• [Provided passage]:
********

# Just got back from the show :d



## waresbear (Jun 18, 2011)

Good job! Congrats!


----------



## RedTree (Jan 20, 2010)

and no pictures?!!??

lol sounds like it was good day  congrats


----------



## Marlea Warlea (Apr 27, 2010)

Mmm I got pictures, I'll upload them when I get dad to give me the camera 
Also, my little bro (age 7) rode marlea for the first time haha. He rode her in a class with me leading him as he's never been on a horse in his life and he got 4th!


----------



## PintoTess (Aug 18, 2010)

Piccies!?


----------



## Marlea Warlea (Apr 27, 2010)

As i promised.... the picture of Hunter on Marlea


----------



## feistymomma (Apr 15, 2010)

Good job!!!!!!!

********

• [Dataset entries]:
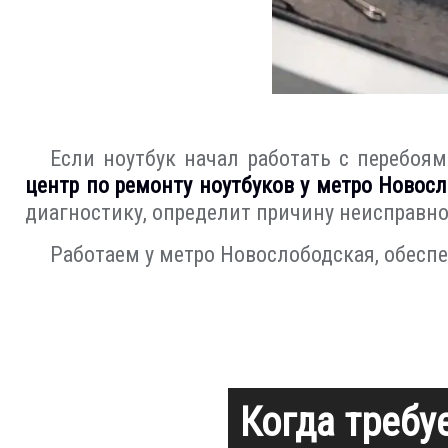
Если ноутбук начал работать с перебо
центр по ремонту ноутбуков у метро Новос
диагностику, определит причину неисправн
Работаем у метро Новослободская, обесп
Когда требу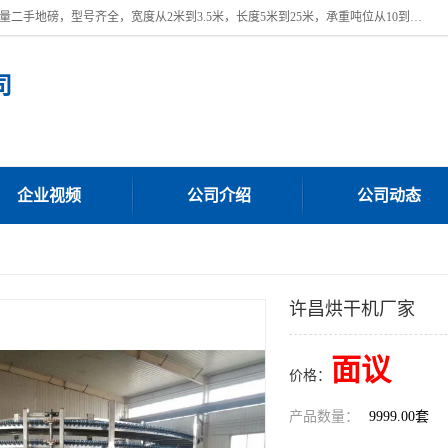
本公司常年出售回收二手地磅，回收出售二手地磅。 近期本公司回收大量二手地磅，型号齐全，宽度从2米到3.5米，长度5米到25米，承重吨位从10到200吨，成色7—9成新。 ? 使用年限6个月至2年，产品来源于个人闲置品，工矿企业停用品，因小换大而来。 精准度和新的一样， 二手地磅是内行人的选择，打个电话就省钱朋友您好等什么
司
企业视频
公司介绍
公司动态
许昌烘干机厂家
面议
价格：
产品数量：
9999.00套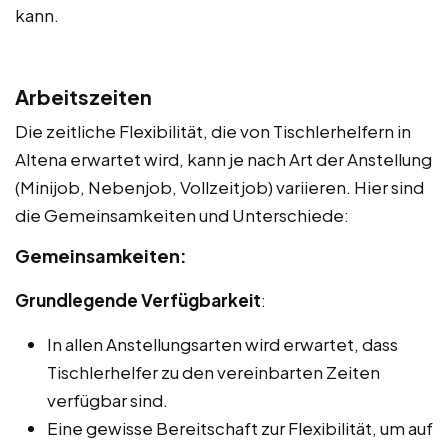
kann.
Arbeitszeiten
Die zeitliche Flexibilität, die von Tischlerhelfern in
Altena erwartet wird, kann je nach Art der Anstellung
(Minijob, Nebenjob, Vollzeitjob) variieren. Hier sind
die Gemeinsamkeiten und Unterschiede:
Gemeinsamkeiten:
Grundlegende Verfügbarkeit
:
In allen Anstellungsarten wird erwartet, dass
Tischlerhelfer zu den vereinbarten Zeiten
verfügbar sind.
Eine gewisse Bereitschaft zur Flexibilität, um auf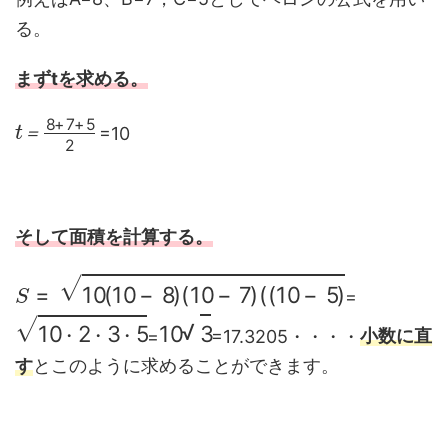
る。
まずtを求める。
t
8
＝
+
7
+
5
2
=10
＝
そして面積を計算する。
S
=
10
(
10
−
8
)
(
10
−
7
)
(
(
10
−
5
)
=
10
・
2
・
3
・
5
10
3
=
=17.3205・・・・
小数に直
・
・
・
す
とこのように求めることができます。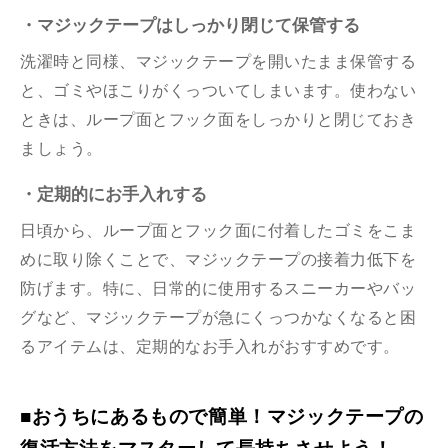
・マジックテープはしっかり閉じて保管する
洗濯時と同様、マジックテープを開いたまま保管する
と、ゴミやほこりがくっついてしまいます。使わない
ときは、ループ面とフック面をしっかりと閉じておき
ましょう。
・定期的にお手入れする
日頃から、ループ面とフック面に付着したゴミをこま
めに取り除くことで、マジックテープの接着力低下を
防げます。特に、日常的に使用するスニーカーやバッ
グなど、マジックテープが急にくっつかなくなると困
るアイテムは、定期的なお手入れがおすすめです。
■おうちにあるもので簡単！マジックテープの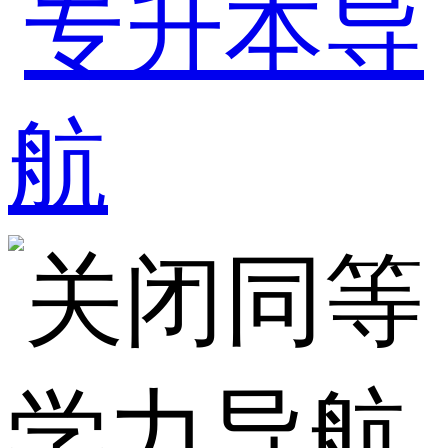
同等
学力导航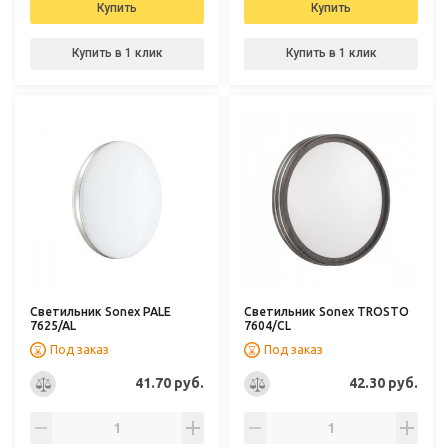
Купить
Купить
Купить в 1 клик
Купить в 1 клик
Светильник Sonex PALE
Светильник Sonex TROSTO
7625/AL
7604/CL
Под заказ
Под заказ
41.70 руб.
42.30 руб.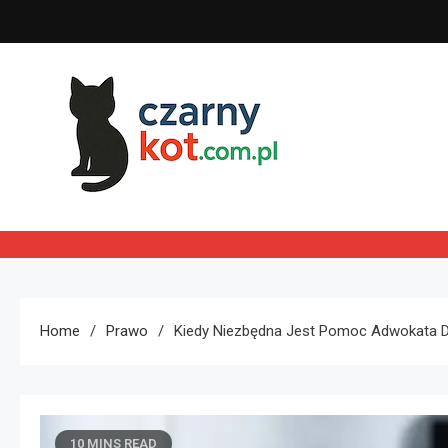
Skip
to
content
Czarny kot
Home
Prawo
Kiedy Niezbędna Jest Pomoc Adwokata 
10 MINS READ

********

• [Action item A]: Translate this sentence from the horse show thread into Spanish: "He rode her in a class with me leading him as he's never been on a horse in his life and he got 4th!"
• [Action item B]: Continue the horse show thread from its last reply.

• [Answer A]: La montó en una clase conmigo guiándolo, ya que nunca se ha subido a un caballo en su vida, ¡y quedó cuarto!

• [Answer B]:
----------



## PintoTess (Aug 18, 2010)

Thats really cute


----------



## MHFoundation Quarters (Feb 23, 2011)

Congrats!


----------



## Marlea Warlea (Apr 27, 2010)

And Marlea was just so chill, I thought she was gonna be all like "OMG THERES A LITTLE KID ON ME! LITTLE KIDS HAVE CLAWS AND FANGS AHHHH SAVE ME CHLOE SAVE ME!!!!" But she was more like "Oh yay, little kid, now I don't have to do any work and I can just chillax."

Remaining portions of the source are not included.